School of Electrical and Computer Engineering, UNIST, Ulsan, Republic of Korea.
Department of Biomedical Engineering, School of Life Sciences, UNIST, Ulsan, Republic of Korea.
Sci Rep. 2019 Nov 15;9(1):16927. doi: 10.1038/s41598-019-53034-3.
With recent advances in DNA sequencing technologies, fast acquisition of large-scale genomic data has become commonplace. For cancer studies, in particular, there is an increasing need for the classification of cancer type based on somatic alterations detected from sequencing analyses. However, the ever-increasing size and complexity of the data make the classification task extremely challenging.
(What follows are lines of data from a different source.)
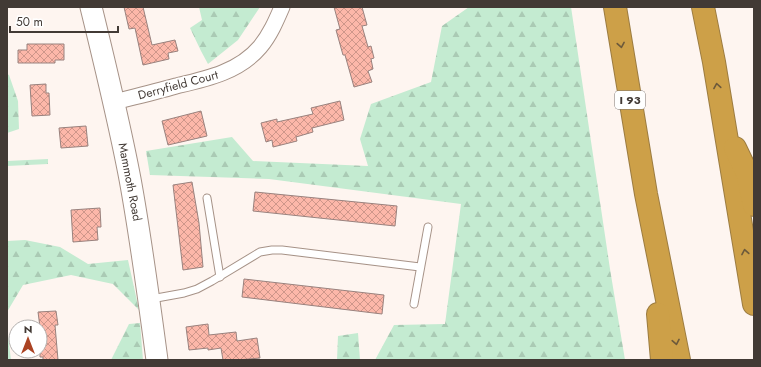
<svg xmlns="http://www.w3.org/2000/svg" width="761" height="367" viewBox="0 0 761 367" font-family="Jost,sans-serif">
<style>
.forest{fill:url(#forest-firs)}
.building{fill:url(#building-cross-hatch);stroke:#99827e}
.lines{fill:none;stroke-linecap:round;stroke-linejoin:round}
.lane-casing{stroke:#a69287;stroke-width:9}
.street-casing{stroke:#a69287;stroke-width:17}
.secondary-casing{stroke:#a69287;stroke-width:23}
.highway-casing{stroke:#9c7c41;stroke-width:24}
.lane{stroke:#fff;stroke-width:7}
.street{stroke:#fff;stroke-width:15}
.secondary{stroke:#fff;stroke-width:21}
.highway{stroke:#cda048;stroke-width:22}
.oneway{stroke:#6c593b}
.labels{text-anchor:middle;stroke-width:3.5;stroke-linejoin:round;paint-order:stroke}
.shield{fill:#fff;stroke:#7b7572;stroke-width:1}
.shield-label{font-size:11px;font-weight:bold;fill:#423a35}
.street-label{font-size:12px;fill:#423a35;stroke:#fff}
</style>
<defs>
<pattern id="forest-firs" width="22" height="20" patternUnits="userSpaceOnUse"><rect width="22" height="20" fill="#c4ebd1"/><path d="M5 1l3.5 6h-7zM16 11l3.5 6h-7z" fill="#aacab4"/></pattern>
<pattern id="building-cross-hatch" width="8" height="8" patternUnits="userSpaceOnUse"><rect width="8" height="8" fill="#fcb7a9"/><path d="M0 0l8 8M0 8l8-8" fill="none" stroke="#ce968a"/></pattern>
</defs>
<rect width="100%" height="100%" fill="#fef5f0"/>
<g class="forest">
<polygon points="199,7 260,7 238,40 208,64 201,51 190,28 202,20"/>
<polygon points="469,7 571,7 610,269 625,360 375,360 394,325 445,324 461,204 269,179 150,175 146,151 232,137 253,161 368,166 360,139 371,104 431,82 442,26"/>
<polygon points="7,74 9,75 18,101 19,129 7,133"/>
<polygon points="48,159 48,164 7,166 7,161"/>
<polygon points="25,240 60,247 88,264 128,260 139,310 113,284 71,275 23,285 7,312 7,241"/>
<polygon points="140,323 143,360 111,360 129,324"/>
<polygon points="7,328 11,360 7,360"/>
<polygon points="358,333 360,360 337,360 338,336"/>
</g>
<g class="building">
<polygon points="124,7 143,7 152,45 175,40 178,51 168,53 169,59 143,65 135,28 129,29"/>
<polygon points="334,7 362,7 367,25 362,26 368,47 371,46 374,58 371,59 373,69 368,71 372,82 354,87 345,55 343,55 336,30 340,29"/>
<polygon points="27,44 64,44 64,60 55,60 55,63 18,63 18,50 27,50"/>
<polygon points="46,84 46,93 49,93 50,115 32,116 30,85"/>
<polygon points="340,101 344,120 312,128 313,132 296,137 297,141 273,147 272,140 266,142 261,123 277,119 277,122 313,114 311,108"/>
<polygon points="201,111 207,136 168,145 162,121"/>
<polygon points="86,126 88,146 61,148 59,128"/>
<polygon points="192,182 199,223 203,267 183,270 173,185"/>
<polygon points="255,192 397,206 395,226 253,211"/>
<polygon points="100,208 101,227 97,227 98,240 73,242 71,210"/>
<polygon points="244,279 384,295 382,314 242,297"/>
<polygon points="56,311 58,325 55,325 58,360 43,360 43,357 40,357 40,327 38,312"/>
<polygon points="208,324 209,335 236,332 237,341 257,338 260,358 238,360 223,360 221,348 208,350 208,348 189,350 186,327"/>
</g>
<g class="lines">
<defs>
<g id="lane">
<polyline points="207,198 220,277"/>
<polyline points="151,299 184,293 197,289 212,281 260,252 272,250 282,250 420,267"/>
<polyline points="414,304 428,227"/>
</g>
<path id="street" d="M114,102C134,97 155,92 176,86C206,79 239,72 260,47C270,35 276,21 282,7"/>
<path id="secondary" d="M91,7C105,64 119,121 130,179C141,239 149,300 157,360"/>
<g id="highway">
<polyline points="615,7 646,194 679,360"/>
<polyline points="703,7 714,62 754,304"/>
<polyline points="735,148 747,173 754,205"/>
<polyline points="658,314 662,360"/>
</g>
</defs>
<use href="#lane" class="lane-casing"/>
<use href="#street" class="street-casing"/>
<use href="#secondary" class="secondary-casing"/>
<use href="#highway" class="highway-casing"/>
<use href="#lane" class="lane"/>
<use href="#street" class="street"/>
<use href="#secondary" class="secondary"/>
<use href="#highway" class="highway"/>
</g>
<defs><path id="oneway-chevron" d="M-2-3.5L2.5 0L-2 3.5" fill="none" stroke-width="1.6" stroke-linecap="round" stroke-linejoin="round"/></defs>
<g class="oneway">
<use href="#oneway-chevron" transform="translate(621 45) rotate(80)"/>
<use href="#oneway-chevron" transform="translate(717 86) rotate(-99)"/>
<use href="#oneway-chevron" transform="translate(745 252) rotate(-100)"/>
<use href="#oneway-chevron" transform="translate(676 342) rotate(79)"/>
</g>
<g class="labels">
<rect class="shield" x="615" y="91" width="30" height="18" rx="3"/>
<g class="shield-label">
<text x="630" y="104">I 93</text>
</g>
<g class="street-label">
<text transform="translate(178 85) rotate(-15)" y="4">Derryfield Court</text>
<text transform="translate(130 182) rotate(79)" y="4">Mammoth Road</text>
</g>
</g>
<rect width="761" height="367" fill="none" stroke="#423a35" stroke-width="16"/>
<g transform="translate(28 339)"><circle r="19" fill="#ffffff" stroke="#b3b0ae"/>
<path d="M0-3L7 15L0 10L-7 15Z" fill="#ab4323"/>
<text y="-6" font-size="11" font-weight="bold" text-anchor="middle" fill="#423a35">N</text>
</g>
<path d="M10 26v6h108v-6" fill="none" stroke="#423a35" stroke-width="2"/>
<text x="16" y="26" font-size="12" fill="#423a35" stroke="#ffffff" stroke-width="3" paint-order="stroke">50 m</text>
</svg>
In this study, we evaluate the contributions of various input features, such as mutation profiles, mutation rates, mutation spectra and signatures, and somatic copy number alterations that can be derived from genomic data, and further utilize them for accurate cancer type classification. We introduce a novel ensemble of machine learning classifiers, called CPEM (Cancer Predictor using an Ensemble Model), which is tested on 7,002 samples representing over 31 different cancer types collected from The Cancer Genome Atlas (TCGA) database. We first systematically examined the impact of the input features. Features known to be associated with specific cancers had relatively high importance in our initial prediction model. We further investigated various machine learning classifiers and feature selection methods to derive the ensemble-based cancer type prediction model achieving up to 84% classification accuracy in the nested 10-fold cross-validation. Finally, we narrowed down the target cancers to the six most common types and achieved up to 94% accuracy.
随着 DNA 测序技术的最新进展,大规模基因组数据的快速获取已变得司空见惯。特别是对于癌症研究,基于测序分析中检测到的体细胞改变对癌症类型进行分类的需求日益增加。然而,数据的规模和复杂性不断增加,使得分类任务极具挑战性。在这项研究中,我们评估了各种输入特征(如突变谱、突变率、突变特征和体细胞拷贝数改变等)的贡献,这些特征可以从基因组数据中得出,并进一步利用它们进行准确的癌症类型分类。我们引入了一种名为 CPEM(使用集成模型的癌症预测器)的新型机器学习分类器集成,该分类器在来自癌症基因组图谱(TCGA)数据库的 7002 个样本上进行了测试,这些样本代表了 31 种不同的癌症类型。我们首先系统地研究了输入特征的影响。在我们的初始预测模型中,与特定癌症相关的特征具有相对较高的重要性。我们进一步研究了各种机器学习分类器和特征选择方法,以得出基于集成的癌症类型预测模型,在嵌套的 10 倍交叉验证中达到了高达 84%的分类准确性。最后,我们将目标癌症缩小到六种最常见的类型,并达到了高达 94%的准确性。